# [Set of tasks]
1. In the mailing-list message, which earlier work had given the writer a connection to the press office at Pitt?
2. Rewrite the mailing-list message from "NPR's All Things Considered: Today's Episode in the" up to and including "she told AP.", replacing "folks" with "people".

NPR's All Things Considered: Today's Episode in the Series, "The Human Edge"

Scott F. Kiesling kiesling at PITT.EDU
Tue Aug 10 19:20:14 UTC 2010


That's how my dude article got so much press. I had a connection to
the press office here at Pitt from publicizing the 'Pittsburghese'
work, and she had asked if I was working on anything else interesting.
I told her I thought folks might find the dude stuff interesting, and 
she told AP. 

So Bruce is right, tell your press office people what you are working on!

SFK

On Tue, Aug 10, 2010 at 02:29:54PM -0400, Bruce Mannheim wrote:
> From: Bruce Mannheim <mannheim at UMICH.EDU>
> Date: Tue, 10 Aug 2010 14:29:54 -0400
> To: "LINGANTH at LISTSERV.LINGUISTLIST.ORG"
>  <LINGANTH at LISTSERV.LINGUISTLIST.ORG>
> Subject: Re: [LINGANTH] NPR's All Things Considered: Today's Episode in
>  the
>  Series, "The Human Edge"

# [Excerpted data]
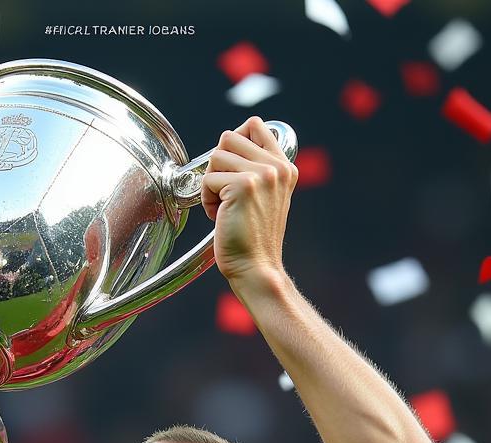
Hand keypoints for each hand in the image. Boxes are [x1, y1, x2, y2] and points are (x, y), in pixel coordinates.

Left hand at [201, 116, 297, 286]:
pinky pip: (208, 179)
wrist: (256, 267)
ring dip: (211, 183)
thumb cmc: (253, 239)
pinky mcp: (243, 186)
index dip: (234, 142)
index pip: (255, 125)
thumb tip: (226, 147)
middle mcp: (276, 167)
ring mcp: (262, 174)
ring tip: (223, 206)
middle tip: (224, 192)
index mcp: (284, 166)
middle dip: (218, 164)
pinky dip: (206, 199)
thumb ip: (255, 169)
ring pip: (215, 156)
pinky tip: (219, 216)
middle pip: (229, 137)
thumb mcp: (265, 197)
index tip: (230, 169)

# [Answer list]
1. The 'Pittsburghese' work.

2.
NPR's All Things Considered: Today's Episode in the Series, "The Human Edge"

Scott F. Kiesling kiesling at PITT.EDU
Tue Aug 10 19:20:14 UTC 2010


That's how my dude article got so much press. I had a connection to
the press office here at Pitt from publicizing the 'Pittsburghese'
work, and she had asked if I was working on anything else interesting.
I told her I thought people might find the dude stuff interesting, and 
she told AP.